Below are some records; find each line that carries the word "front" and copy it.

▶ **MATERIAL SHOWN**
*** Block opens ***

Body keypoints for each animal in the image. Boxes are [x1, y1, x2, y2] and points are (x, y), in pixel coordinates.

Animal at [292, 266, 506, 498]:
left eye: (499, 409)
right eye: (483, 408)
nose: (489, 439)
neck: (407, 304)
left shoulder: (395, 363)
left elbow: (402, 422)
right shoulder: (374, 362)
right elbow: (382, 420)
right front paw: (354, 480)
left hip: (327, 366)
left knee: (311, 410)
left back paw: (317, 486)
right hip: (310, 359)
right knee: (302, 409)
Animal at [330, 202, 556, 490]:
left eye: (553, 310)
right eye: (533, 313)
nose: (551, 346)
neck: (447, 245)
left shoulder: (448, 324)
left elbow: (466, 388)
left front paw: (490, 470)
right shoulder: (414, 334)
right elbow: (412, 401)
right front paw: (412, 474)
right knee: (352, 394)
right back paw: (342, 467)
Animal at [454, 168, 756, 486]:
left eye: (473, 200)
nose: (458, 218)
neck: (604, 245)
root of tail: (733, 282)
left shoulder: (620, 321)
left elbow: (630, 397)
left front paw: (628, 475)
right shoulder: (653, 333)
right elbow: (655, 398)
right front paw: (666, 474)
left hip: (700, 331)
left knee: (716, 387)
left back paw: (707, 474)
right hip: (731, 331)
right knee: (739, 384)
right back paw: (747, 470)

*** Block closes ***

▶ **ANSWER TO THIS EXERCISE**
right front paw: (354, 480)
left front paw: (490, 470)
right front paw: (412, 474)
left front paw: (628, 475)
right front paw: (666, 474)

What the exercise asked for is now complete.